The goal of Zea mays L. (corn) breeding is to combine various desirable traits in a single variety/hybrid. Such desirable traits include greater yield, better stalks, better roots, resistance to pesticides, pests and disease, tolerance to heat and drought, reduced time to crop maturity, better agronomic quality, higher nutritional value, and uniformity in germination times, stand establishment, growth rate, maturity and fruit size.

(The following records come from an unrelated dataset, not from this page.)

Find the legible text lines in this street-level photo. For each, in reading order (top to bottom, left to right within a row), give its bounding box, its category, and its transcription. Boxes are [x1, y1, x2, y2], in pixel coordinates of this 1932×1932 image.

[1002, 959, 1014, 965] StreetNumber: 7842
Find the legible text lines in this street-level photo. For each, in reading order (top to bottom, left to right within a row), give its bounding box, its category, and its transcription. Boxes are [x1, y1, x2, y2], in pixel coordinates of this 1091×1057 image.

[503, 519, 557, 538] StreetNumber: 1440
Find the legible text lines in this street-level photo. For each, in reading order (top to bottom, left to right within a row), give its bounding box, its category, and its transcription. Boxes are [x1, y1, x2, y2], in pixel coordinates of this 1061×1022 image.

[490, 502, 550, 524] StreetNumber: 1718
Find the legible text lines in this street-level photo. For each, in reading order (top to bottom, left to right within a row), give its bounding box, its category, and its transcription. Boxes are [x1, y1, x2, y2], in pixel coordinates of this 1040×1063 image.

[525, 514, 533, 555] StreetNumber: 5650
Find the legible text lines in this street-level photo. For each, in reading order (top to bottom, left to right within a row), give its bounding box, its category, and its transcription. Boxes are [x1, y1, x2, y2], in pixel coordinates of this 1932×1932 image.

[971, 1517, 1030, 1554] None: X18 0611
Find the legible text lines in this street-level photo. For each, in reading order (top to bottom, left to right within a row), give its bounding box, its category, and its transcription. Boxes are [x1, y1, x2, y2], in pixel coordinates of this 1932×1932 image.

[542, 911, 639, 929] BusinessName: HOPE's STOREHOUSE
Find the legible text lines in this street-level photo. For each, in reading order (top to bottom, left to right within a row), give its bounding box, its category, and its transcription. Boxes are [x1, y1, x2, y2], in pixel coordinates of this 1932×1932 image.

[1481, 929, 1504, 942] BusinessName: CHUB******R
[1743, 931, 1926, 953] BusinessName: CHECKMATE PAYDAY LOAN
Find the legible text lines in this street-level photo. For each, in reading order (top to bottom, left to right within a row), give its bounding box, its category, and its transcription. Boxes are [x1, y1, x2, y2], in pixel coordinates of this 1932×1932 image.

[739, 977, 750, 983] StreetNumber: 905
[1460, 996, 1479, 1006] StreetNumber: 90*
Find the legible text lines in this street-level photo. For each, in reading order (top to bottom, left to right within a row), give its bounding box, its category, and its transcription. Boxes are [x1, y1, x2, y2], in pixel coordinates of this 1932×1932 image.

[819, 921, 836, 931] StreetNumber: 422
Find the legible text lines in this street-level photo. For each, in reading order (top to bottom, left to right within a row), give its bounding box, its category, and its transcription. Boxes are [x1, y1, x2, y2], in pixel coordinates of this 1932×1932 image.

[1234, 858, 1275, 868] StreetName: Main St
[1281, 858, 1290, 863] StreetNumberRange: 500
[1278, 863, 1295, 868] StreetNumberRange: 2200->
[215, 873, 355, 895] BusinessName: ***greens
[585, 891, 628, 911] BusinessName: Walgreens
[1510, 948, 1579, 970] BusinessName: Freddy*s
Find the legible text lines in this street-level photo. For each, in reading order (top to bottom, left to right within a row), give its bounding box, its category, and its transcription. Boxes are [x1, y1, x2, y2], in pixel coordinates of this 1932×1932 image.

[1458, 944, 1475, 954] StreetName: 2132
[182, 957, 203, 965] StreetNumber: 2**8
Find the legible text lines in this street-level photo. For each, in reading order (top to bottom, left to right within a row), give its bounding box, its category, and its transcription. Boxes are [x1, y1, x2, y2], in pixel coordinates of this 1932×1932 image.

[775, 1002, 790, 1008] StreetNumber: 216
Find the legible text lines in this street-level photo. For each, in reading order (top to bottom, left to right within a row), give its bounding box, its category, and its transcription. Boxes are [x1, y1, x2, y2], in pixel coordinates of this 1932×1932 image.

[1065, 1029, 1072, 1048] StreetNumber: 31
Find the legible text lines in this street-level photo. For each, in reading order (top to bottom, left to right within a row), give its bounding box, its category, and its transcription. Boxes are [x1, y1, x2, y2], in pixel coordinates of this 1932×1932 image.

Modern molecular biology and transgenic technologies (genetic engineering) have greatly accelerated the introduction of new genes and, hence, new traits into corn lines. While useful, genetic engineering is hampered by transgene silencing problems. Transgene silencing is a little understood process by which genes introduced by genetic engineering are silenced or turned off. As such, transgene silencing is a major impediment to the use of genetic engineering for corn improvement. At present, the solution to transgene silencing is to search through a large number of transgenic events for transgene loci that are active and stable. This is a painstaking and laborious process, which greatly increases the cost of corn breeding using genetic engineering techniques.
In addition to transgene silencing, there are other examples of gene silencing that are variable, unstable, but heritable. In corn these include the cycling of transposable elements between active and inactive states and paramutation, gene silencing that occurs through interactions between specific alleles of a gene. The mechanism of silencing is not understood in any case, but current hypotheses invoke heritable alterations to chromatin structure.
Although mutants are known in corn that can prevent or reverse gene silencing (U.S. Pat. No. 7,264,970), the molecular identity of these factors remains unknown. There thus remains a need to identify the molecular identity of these factors. There is also a need to reduce or mitigate gene silencing in transgenic plants and to reduce inbreeding depression during plant breeding.